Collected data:
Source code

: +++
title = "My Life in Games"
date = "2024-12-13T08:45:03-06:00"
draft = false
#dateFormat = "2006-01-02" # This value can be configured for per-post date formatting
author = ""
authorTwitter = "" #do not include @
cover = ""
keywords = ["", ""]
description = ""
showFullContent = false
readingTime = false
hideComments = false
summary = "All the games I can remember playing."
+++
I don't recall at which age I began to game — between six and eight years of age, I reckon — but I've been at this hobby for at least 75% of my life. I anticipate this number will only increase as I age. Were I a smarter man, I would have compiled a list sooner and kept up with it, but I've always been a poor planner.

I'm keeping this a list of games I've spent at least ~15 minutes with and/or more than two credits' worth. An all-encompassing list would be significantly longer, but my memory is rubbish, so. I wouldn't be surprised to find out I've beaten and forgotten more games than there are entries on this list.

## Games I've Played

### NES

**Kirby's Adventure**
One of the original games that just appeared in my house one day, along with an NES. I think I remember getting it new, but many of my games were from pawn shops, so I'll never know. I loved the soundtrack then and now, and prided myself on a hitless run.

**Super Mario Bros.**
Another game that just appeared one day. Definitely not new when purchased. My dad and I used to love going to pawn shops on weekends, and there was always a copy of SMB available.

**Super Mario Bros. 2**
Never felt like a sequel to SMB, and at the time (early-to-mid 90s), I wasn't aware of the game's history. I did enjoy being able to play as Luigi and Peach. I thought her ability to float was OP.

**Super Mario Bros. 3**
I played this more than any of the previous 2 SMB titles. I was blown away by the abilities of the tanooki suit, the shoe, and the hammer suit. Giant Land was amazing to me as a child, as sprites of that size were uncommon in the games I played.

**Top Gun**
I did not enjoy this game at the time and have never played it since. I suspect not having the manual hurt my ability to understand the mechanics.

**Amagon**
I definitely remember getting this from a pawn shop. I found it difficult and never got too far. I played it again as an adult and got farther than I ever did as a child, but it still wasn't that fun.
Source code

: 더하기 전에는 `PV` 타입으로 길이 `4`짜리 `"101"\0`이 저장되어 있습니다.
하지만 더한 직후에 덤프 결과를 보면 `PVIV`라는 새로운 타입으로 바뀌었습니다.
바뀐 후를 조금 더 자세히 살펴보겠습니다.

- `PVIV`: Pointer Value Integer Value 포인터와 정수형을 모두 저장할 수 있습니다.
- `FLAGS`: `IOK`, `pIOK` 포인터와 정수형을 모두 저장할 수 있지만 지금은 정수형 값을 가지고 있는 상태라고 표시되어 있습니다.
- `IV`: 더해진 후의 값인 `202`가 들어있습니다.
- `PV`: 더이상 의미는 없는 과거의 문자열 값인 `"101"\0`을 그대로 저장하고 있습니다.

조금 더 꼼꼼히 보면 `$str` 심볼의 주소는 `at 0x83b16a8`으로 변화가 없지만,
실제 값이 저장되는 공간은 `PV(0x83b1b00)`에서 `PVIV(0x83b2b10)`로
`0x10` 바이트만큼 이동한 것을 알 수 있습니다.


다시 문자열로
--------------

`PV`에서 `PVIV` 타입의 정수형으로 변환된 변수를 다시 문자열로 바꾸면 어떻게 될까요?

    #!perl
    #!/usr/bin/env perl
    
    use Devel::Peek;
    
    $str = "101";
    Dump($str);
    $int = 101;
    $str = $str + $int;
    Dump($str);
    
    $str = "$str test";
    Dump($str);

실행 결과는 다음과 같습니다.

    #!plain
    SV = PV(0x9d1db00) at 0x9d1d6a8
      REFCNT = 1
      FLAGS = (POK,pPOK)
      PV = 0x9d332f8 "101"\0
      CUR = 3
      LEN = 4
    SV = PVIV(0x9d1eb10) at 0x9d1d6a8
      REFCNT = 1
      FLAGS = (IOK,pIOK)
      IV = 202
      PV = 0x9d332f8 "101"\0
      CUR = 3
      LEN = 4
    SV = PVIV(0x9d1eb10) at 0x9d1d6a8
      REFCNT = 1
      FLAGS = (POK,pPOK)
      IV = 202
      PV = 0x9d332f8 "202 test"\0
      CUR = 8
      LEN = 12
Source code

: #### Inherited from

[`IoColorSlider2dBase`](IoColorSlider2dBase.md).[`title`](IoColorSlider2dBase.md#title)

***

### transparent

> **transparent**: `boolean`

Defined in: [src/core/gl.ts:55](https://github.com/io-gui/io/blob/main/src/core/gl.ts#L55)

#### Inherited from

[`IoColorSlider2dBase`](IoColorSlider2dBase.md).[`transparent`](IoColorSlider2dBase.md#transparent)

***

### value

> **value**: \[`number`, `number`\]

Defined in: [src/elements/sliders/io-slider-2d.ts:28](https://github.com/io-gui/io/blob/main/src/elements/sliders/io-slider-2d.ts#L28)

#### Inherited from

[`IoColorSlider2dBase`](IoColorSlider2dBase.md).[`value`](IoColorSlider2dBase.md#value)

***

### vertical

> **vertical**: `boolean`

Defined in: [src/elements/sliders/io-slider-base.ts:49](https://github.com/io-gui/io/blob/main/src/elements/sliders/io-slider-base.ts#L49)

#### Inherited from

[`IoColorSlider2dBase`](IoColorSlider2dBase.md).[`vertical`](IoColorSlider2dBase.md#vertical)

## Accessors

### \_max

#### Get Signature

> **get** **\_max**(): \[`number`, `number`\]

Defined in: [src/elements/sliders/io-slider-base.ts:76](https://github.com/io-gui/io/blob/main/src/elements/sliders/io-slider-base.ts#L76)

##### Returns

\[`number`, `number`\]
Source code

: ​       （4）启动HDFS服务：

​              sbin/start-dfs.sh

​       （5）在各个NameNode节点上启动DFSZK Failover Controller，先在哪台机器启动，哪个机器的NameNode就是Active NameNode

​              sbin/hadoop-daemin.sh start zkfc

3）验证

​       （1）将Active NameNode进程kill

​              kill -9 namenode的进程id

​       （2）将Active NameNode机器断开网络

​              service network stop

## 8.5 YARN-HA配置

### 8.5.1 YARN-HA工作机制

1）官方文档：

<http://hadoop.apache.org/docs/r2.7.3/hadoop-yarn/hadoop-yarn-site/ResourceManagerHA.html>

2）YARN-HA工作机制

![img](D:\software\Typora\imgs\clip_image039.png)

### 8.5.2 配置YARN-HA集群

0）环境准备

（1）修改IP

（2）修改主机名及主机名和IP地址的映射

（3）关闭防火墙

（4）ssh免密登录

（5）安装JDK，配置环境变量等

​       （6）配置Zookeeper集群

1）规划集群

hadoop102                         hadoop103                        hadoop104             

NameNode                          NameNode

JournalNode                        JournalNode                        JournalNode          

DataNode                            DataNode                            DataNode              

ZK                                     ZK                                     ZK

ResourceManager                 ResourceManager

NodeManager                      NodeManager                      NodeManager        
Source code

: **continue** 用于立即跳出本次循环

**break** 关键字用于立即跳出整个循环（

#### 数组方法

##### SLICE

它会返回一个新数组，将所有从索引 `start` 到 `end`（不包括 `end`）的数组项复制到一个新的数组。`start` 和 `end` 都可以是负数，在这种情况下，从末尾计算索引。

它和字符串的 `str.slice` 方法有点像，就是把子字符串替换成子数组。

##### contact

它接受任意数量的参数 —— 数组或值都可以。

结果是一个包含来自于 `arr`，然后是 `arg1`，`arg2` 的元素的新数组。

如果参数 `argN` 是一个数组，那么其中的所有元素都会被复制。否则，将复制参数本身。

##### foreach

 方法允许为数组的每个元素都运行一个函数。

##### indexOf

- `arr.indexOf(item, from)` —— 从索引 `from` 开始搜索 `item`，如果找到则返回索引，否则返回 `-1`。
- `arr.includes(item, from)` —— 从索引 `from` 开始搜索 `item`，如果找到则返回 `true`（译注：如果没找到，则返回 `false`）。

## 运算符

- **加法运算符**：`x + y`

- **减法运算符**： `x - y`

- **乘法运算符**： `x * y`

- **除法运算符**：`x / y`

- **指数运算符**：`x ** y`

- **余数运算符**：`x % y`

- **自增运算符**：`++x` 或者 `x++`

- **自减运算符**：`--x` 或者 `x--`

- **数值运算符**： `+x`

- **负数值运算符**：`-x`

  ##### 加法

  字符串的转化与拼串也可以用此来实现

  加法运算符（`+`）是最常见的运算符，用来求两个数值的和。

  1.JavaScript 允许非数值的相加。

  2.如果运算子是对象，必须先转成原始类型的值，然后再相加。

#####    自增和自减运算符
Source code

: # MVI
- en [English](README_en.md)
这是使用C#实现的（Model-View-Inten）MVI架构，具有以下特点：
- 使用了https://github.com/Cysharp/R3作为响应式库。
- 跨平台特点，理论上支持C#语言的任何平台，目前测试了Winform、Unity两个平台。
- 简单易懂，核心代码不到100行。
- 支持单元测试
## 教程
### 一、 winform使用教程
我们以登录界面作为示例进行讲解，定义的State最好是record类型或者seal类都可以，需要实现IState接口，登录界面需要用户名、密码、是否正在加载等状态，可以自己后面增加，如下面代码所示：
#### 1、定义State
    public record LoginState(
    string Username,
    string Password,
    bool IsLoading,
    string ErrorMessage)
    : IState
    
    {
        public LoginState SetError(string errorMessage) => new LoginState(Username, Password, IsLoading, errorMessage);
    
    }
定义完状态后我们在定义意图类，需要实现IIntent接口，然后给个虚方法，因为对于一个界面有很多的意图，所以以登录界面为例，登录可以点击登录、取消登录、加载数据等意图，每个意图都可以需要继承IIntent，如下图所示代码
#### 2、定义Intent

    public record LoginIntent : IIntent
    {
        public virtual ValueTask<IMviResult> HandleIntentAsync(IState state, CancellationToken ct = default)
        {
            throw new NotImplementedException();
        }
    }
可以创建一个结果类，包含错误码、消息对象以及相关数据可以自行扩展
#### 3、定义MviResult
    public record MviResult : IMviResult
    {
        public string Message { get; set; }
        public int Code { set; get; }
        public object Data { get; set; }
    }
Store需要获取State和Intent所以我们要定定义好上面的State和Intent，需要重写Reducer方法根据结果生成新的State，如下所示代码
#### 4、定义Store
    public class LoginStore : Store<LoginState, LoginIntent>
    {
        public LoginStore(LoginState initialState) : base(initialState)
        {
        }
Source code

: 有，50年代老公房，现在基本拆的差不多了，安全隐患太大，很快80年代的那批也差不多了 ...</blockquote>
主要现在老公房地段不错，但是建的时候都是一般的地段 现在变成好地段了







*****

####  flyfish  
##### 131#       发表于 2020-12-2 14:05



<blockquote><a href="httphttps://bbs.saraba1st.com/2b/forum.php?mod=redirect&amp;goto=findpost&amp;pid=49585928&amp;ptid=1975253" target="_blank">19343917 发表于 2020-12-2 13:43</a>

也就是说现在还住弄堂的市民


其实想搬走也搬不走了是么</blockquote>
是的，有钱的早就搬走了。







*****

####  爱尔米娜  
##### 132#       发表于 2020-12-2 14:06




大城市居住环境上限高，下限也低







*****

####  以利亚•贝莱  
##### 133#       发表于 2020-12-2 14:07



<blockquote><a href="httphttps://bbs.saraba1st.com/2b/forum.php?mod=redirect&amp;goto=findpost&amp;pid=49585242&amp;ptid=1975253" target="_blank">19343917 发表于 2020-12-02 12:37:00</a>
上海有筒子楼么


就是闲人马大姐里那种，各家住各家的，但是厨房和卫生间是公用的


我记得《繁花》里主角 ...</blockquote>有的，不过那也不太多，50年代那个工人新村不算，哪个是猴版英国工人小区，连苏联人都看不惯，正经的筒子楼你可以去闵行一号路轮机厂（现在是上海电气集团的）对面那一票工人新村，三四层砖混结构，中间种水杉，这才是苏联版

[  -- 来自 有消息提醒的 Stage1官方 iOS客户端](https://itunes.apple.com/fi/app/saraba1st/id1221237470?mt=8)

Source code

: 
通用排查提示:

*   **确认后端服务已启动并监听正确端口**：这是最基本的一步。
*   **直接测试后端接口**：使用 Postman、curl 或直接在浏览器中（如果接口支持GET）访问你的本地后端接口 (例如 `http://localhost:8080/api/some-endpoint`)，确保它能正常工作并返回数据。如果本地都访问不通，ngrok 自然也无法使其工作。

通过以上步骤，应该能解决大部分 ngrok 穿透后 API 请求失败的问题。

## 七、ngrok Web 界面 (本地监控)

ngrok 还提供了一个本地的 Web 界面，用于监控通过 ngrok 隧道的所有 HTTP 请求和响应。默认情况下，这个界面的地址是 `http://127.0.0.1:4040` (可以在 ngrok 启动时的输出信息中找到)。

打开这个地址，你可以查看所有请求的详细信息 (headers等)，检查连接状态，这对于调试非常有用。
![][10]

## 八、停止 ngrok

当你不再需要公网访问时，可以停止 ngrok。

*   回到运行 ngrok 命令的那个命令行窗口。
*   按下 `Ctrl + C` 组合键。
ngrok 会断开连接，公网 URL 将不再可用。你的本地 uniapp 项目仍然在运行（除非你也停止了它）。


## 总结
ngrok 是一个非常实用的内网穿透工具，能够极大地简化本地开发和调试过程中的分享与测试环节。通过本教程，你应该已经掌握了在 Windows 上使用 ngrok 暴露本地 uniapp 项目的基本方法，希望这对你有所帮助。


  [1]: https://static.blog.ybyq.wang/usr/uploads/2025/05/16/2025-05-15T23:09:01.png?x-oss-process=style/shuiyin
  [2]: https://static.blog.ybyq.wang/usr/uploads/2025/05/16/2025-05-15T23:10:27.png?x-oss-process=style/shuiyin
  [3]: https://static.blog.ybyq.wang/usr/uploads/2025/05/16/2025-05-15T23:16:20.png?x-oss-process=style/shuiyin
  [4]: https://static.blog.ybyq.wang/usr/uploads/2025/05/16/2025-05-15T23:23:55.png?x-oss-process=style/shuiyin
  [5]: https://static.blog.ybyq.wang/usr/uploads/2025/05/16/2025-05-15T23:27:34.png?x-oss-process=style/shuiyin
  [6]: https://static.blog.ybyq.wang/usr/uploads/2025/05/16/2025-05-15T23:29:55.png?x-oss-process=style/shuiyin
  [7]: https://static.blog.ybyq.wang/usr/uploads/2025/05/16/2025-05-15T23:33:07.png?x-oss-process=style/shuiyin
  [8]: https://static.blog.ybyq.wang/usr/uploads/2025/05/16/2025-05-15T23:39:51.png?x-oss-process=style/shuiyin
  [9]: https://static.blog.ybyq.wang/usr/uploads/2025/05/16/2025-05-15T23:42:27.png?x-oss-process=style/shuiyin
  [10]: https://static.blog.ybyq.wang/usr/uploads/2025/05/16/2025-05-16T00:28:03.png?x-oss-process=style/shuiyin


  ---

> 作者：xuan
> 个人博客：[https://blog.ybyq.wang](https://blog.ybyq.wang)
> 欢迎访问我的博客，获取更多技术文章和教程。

Task objective: Look through the entries above. Copy each line in which the string "blog" occurs.

Finished exercise:
  [1]: https://static.blog.ybyq.wang/usr/uploads/2025/05/16/2025-05-15T23:09:01.png?x-oss-process=style/shuiyin
  [2]: https://static.blog.ybyq.wang/usr/uploads/2025/05/16/2025-05-15T23:10:27.png?x-oss-process=style/shuiyin
  [3]: https://static.blog.ybyq.wang/usr/uploads/2025/05/16/2025-05-15T23:16:20.png?x-oss-process=style/shuiyin
  [4]: https://static.blog.ybyq.wang/usr/uploads/2025/05/16/2025-05-15T23:23:55.png?x-oss-process=style/shuiyin
  [5]: https://static.blog.ybyq.wang/usr/uploads/2025/05/16/2025-05-15T23:27:34.png?x-oss-process=style/shuiyin
  [6]: https://static.blog.ybyq.wang/usr/uploads/2025/05/16/2025-05-15T23:29:55.png?x-oss-process=style/shuiyin
  [7]: https://static.blog.ybyq.wang/usr/uploads/2025/05/16/2025-05-15T23:33:07.png?x-oss-process=style/shuiyin
  [8]: https://static.blog.ybyq.wang/usr/uploads/2025/05/16/2025-05-15T23:39:51.png?x-oss-process=style/shuiyin
  [9]: https://static.blog.ybyq.wang/usr/uploads/2025/05/16/2025-05-15T23:42:27.png?x-oss-process=style/shuiyin
  [10]: https://static.blog.ybyq.wang/usr/uploads/2025/05/16/2025-05-16T00:28:03.png?x-oss-process=style/shuiyin
> 个人博客：[https://blog.ybyq.wang](https://blog.ybyq.wang)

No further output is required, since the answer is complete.